Autor: Por Rayani Santa Cruz e Willian Leite

22.02.2021

O governador Reinaldo Azambuja (PSDB) afirma que Mato Grosso do Sul já trabalha para diminuir os valores de combustíveis. Ele disse, nesta segunda-feira (22), que o Estado baixou o preço de impostos do diesel e do álcool para aumentar o consumo. Além disso, segundo ele, somente com uma reforma tributária ampla será possível um consenso e retirada dos impostos.

“Se nós analisarmos, nós já fizemos em Mato Grosso do Sul. Nós baixamos a alíquota do diesel  de 17% para 12%. Nós baixamos a alíquota do álcool e, na época, eu expliquei que um dos motivos é que o Estado é produtor de álcool e não produtor de petróleo. Nós aumentamos a da gasolina e hoje é mais vantajoso abastecer com álcool em Mato Grosso do Sul. Se você ver as métricas da ANP (Agência Nacional do Petróleo), hoje o Estado é que cobra o menor valor de álcool do Brasil”.

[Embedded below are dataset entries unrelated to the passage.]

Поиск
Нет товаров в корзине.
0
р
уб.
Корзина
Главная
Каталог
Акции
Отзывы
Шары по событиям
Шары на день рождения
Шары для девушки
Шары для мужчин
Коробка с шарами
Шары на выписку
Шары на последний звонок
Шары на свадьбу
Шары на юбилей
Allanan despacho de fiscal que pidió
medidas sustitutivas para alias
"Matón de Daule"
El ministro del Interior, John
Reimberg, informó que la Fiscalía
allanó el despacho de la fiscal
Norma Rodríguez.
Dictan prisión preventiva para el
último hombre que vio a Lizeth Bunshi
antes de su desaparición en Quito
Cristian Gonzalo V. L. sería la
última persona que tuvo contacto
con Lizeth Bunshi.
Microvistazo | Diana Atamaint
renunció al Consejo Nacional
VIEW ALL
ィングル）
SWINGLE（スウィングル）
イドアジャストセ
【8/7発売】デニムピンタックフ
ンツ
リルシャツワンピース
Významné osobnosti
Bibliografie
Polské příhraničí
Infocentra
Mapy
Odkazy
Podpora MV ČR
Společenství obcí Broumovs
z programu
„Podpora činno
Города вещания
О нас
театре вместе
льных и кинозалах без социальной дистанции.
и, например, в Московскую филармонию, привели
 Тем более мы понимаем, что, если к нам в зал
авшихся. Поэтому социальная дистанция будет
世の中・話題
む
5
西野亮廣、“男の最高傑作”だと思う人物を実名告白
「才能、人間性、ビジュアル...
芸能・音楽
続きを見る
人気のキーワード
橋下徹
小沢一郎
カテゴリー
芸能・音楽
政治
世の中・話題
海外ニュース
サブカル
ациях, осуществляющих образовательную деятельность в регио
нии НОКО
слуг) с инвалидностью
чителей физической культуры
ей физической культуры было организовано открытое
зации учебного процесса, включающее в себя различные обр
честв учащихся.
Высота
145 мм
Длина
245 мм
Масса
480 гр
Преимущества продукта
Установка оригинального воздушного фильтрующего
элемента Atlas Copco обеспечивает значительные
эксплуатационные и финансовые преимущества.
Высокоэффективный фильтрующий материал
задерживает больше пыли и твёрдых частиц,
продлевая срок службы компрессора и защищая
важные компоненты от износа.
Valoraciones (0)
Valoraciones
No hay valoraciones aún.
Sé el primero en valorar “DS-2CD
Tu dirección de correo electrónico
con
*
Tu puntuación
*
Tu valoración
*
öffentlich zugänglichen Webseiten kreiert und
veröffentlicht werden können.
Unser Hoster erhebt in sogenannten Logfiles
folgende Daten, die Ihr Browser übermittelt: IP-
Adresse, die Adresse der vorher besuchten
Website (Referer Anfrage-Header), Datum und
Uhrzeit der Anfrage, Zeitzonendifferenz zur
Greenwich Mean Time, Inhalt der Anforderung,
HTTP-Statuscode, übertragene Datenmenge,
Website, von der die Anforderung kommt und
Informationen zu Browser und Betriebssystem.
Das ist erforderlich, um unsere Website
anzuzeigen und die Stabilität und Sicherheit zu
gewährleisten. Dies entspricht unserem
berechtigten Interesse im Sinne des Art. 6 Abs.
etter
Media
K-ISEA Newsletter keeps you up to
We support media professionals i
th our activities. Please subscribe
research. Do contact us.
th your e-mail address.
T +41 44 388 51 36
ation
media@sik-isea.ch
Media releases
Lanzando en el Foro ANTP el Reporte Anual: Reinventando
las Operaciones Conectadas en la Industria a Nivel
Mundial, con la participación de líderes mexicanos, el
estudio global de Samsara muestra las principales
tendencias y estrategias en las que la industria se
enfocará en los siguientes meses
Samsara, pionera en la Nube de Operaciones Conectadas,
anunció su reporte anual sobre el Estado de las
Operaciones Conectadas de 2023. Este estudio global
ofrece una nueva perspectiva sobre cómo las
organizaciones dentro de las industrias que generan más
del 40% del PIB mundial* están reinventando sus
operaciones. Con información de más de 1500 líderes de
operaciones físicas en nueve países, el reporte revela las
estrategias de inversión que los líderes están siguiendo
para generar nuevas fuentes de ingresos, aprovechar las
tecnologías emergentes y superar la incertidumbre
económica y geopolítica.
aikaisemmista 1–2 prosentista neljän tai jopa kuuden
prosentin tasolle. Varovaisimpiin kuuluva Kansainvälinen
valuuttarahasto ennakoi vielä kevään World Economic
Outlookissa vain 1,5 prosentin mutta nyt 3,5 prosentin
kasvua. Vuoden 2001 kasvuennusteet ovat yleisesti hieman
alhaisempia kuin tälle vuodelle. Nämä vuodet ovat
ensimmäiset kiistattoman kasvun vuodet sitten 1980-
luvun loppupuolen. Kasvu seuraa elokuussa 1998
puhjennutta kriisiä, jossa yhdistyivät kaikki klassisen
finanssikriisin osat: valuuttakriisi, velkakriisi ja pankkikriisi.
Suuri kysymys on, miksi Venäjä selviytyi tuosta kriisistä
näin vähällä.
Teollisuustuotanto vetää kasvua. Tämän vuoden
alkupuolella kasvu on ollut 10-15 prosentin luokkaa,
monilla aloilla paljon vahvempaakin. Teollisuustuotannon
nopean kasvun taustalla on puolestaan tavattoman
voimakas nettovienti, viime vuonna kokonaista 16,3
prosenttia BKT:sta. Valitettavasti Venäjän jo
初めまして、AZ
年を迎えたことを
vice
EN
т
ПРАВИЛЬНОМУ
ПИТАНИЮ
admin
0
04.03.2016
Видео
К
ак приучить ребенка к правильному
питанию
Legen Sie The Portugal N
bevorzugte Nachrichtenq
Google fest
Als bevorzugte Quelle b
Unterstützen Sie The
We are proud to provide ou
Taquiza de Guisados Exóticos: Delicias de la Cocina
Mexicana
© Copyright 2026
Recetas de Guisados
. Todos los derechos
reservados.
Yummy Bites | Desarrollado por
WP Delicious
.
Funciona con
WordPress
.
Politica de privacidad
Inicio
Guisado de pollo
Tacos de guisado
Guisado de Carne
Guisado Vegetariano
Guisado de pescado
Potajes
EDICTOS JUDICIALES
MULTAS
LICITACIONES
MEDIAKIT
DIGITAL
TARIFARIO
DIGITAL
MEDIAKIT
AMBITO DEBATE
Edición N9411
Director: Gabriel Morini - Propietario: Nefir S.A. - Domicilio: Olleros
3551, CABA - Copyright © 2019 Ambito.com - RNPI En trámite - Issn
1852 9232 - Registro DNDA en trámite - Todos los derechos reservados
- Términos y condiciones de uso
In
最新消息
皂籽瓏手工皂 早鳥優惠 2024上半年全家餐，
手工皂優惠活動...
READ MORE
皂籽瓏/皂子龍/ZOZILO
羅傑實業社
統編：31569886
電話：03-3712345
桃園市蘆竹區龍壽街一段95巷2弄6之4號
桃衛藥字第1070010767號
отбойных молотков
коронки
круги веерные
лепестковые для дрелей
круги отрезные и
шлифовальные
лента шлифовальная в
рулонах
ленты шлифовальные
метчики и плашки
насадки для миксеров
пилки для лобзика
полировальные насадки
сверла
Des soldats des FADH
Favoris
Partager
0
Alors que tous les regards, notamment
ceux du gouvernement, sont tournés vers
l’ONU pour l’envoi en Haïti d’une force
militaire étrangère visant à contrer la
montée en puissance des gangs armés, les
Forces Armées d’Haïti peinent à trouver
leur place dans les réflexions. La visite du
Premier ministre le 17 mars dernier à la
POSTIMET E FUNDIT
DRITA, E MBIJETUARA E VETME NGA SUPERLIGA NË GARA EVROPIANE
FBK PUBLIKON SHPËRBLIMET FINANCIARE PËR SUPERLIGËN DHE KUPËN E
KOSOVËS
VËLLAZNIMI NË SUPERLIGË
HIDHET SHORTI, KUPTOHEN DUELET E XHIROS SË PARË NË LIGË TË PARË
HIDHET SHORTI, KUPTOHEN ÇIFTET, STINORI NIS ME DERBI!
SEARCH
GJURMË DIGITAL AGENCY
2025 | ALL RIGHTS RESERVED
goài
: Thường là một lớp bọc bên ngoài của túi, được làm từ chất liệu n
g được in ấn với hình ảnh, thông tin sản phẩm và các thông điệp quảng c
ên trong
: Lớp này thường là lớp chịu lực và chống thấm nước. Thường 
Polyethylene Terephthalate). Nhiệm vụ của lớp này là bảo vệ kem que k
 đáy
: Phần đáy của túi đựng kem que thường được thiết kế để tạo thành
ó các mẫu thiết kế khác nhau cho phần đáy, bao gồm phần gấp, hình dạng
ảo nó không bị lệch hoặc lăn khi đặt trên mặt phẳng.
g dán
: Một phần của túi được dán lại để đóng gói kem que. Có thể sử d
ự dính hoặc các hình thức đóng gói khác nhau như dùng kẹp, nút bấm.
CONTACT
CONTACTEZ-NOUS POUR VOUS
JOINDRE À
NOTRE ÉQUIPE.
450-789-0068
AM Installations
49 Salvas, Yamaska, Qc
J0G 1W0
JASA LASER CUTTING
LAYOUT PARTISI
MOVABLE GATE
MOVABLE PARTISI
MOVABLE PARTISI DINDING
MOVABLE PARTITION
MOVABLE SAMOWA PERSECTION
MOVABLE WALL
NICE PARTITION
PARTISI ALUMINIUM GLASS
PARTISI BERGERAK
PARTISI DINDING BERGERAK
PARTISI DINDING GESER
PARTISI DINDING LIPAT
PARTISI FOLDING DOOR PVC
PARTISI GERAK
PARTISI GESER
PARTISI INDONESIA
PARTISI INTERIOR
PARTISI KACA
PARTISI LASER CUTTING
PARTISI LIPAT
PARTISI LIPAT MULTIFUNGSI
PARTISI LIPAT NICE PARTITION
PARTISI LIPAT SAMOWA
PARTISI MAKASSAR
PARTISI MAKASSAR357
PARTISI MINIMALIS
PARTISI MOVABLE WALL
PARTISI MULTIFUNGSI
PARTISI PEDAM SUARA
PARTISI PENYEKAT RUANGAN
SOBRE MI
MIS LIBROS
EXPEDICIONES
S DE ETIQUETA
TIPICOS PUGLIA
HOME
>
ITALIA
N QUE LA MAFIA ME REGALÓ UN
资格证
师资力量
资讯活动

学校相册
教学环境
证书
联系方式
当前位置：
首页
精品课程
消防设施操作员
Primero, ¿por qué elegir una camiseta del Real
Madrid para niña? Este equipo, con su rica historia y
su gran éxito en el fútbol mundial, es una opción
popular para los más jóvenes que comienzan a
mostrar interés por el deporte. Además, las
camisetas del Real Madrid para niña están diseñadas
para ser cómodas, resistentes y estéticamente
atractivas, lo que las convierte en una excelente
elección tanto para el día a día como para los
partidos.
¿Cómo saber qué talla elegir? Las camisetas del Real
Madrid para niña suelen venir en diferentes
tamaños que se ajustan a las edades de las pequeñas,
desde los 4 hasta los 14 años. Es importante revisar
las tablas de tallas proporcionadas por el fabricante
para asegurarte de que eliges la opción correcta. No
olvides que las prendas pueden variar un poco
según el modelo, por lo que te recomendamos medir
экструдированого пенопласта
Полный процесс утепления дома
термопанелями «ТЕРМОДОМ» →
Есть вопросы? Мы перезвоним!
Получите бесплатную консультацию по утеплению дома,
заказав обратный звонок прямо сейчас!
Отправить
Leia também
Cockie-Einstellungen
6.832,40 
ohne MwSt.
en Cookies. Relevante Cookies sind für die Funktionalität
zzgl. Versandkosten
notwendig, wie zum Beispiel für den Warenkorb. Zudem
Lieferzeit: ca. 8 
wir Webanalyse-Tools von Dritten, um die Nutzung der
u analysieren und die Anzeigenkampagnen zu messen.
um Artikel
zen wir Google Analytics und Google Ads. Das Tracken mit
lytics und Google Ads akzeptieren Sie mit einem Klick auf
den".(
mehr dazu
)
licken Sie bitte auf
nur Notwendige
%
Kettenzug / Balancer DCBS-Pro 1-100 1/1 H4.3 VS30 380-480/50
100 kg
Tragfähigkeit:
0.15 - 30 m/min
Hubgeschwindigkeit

O governador destaca que a questão tributária deve ser discutida de forma ampla e não em partes fatiadas. Ele falou que o Fórum dos Governadores pediu, em carta, um fundo de compensação ao governo federal como condição de retirada do ICMS. Para ele, a reforma tributária é crucial. 

“O que não dá é ficar discutindo remendo. Tem que fazer uma reforma ampla, que simplifique os tributos. O Congresso Nacional colocou como prioridade a reforma tributária e tem que discutir essa simplificação. Os estados não são alheios e nem eu sou alheio. Agora, nós reduzimos a do diesel e a do álcool porque o álcool é uma energia limpa e é produzido aqui no estado. Eu sou defensor de discutir num todo e tem que ser feita a mudança". 

Azambuja reforça que é a favor da retirada dos impostos, desde que em todas as esferas. “Inclusive, nós fomos a favor de acabar com o ICMS e ter o valor agregado no consumo final. Nós perdemos muito com isso, mas se tivermos o fundo de compensação, a gente topa e o governo federal acaba com o PIS/ COFINS, os municípios com o ISS e o estado acabaria com o ICMS e passaria a colher imposto no consumo final, simplificando a matriz tributária do Brasil.”

O governador afirma que é possível resolver o problema de uma maneira definitiva.